Wczoraj, 20
listopada 2019 r., Narodowy Bank Polski wprowadził do obiegu monety
kolekcjonerskie tworzące zestaw „Hołd pruski, Hołd ruski”. Jak podaje folder
emisyjny, „monety upamiętniające „Hołd pruski, Hołd ruski” mają być
przypomnieniem matejkowskiej wizji historii, ale też ważnych wydarzeń z dziejów
Polski. W twórczości Mistrza Jana motyw polskich zwycięstw nad państwami, które
potem dokonały zaborów, był obecny od pierwszych, młodzieńczych jeszcze dzieł.

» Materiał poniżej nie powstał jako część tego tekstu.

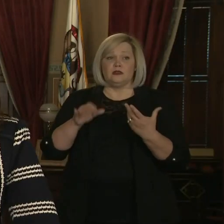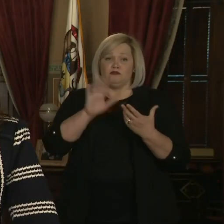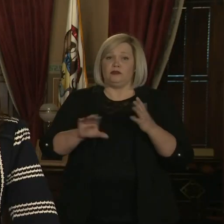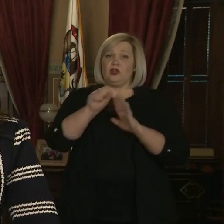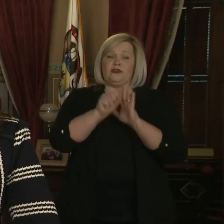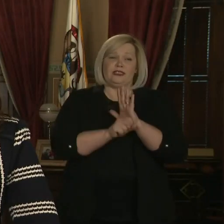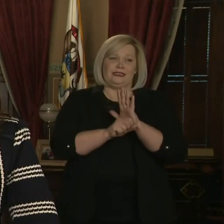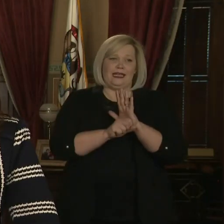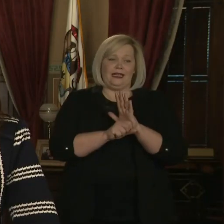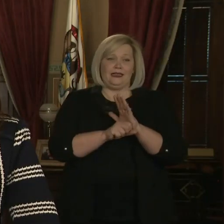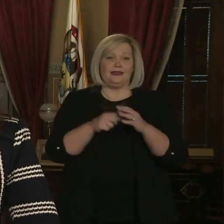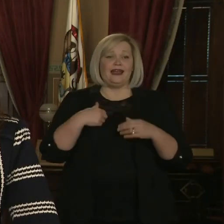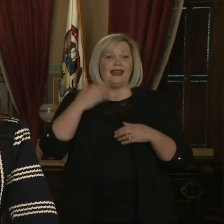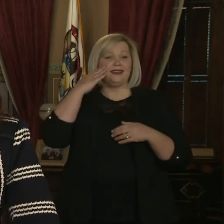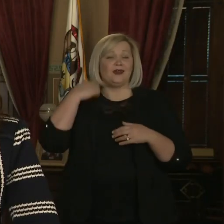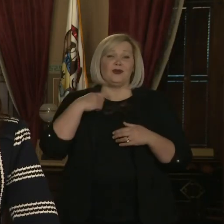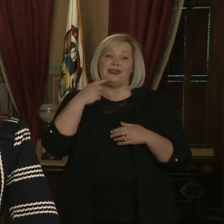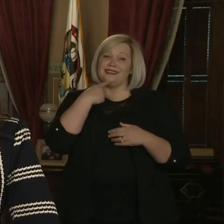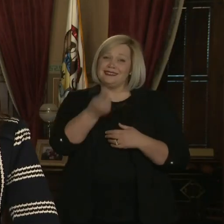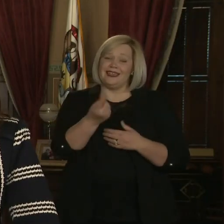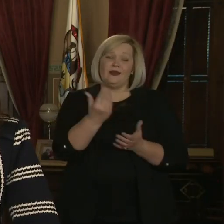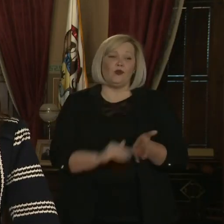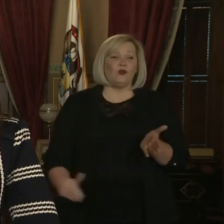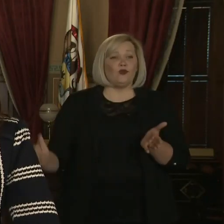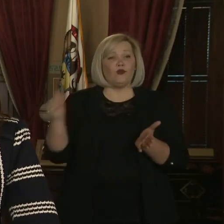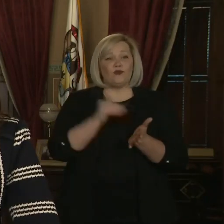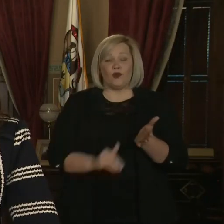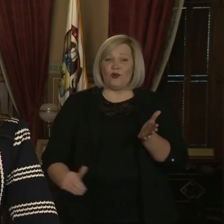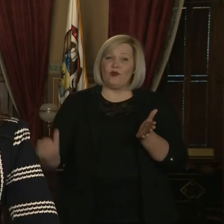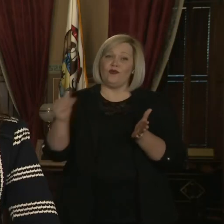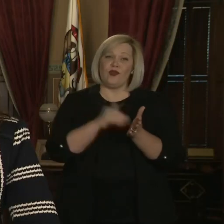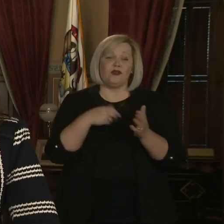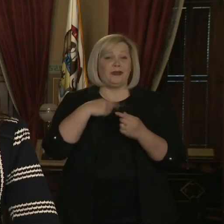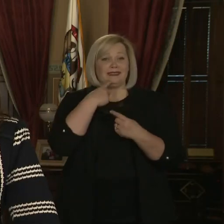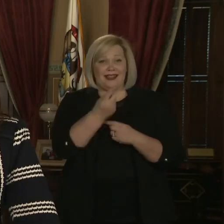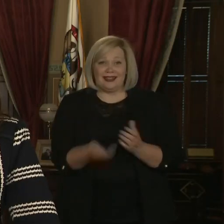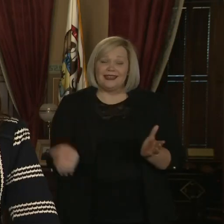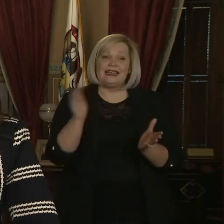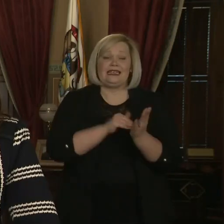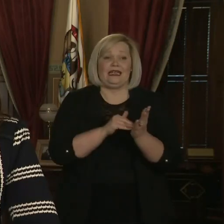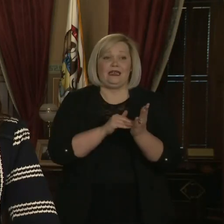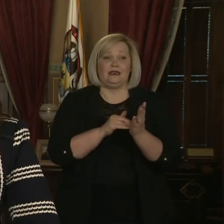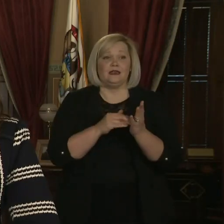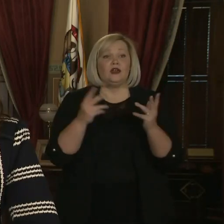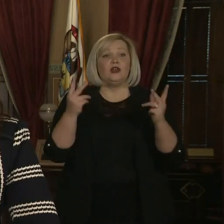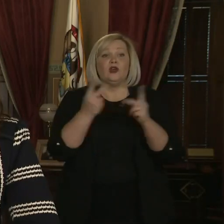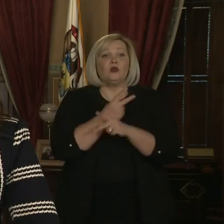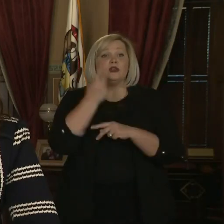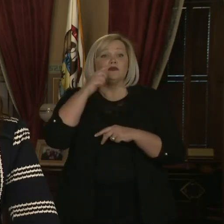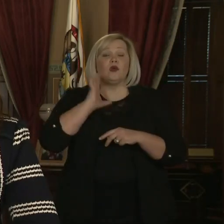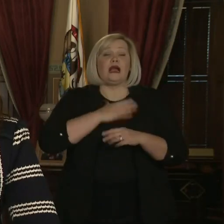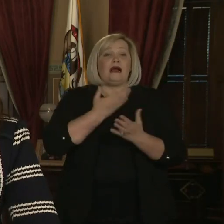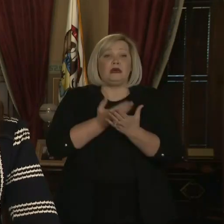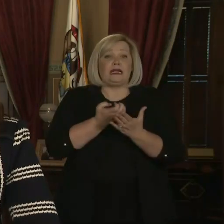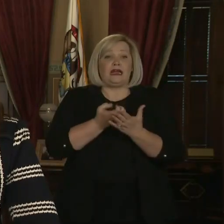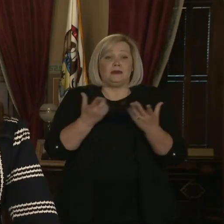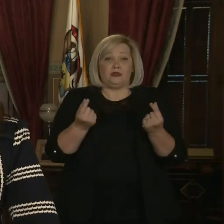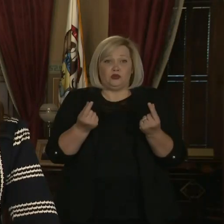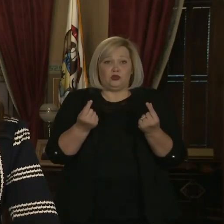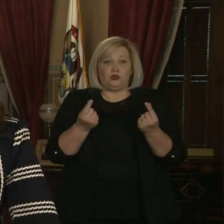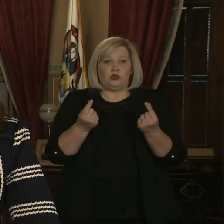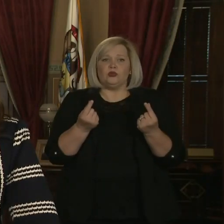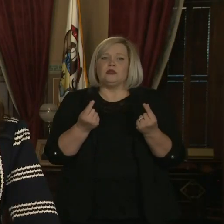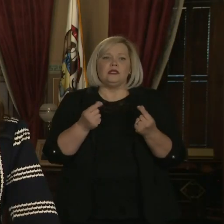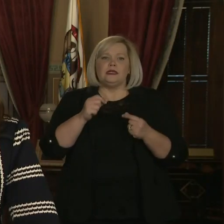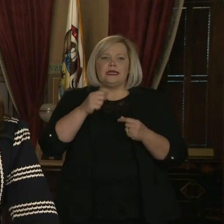sound like a broken record, but I think it bears worth repeating. The worst thing we could do for our economy is not take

Już w 1853 roku stworzył niewielki obraz sztalugowy „Carowie Szujscy przed
Zygmuntem III”, który przypominał o klęsce Moskwy w wojnie z Polską na początku
XVII wieku. (...) Jeszcze później Matejko zaplanował dwa obrazy, których
wspólnym motywem było przedstawienie obcego władcy na klęczkach, w geście hołdu
składanego polskiemu królowi.
fot. nbp.pl
W roku 1882 został ukończony
„Hołd pruski”, przedstawiający przysięgę lenną księcia pruskiego Albrechta
Hohenzollerna składaną Zygmuntowi Staremu w Krakowie w 1525 roku. Dziesięć lat
później Matejko zaplanował stworzenie kolejnego wielkiego malowidła
historycznego, przedstawiającego hołd złożony Zygmuntowi III przez wziętego do
niewoli cara moskiewskiego Wasyla Szujskiego i jego dwóch braci, co miało
miejsce w Warszawie w roku 1611”.
fot.nbp.pl
Popularna „Wiki” cytując czasowo
odległe źródła, przypomina „Hołd ruski” następująco: „Hetman polny koronny
Stanisław Żółkiewski odbył wjazd tryumfalny przez Krakowskie Przedmieście na
Zamek Królewski, wiodąc ze sobą uwięzionych: cara rosyjskiego Wasyla IV
Szujskiego, jego braci: Dymitra Szujskiego z żoną – wielką księżną Jekatieriną
Grigoriewną, córką Grigorija Maluty Skuratowa i Iwana Pugowkę Szujskiego,
Michaiła Szejna, niekanonicznego patriarchę moskiewskiego i całej Rusi
Filareta.
Żółkiewski przedstawił ich
Senatowi, podnosząc w swej przemowie zmienność szczęścia. Przed Zygmuntem III
na tronie car Wasyl IV dotknął ziemi prawą ręką i ją ucałował, wódz wojsk
moskiewskich Dymitr Szujski bił czołem o ziemię a Iwan Szujski uczynił to
trzykrotnie”.
fot. radiomaryja.pl
Warto przypominać czasy
chwały polskiego oręża, wykorzystując do tego różne możliwości. W kwietniu ub.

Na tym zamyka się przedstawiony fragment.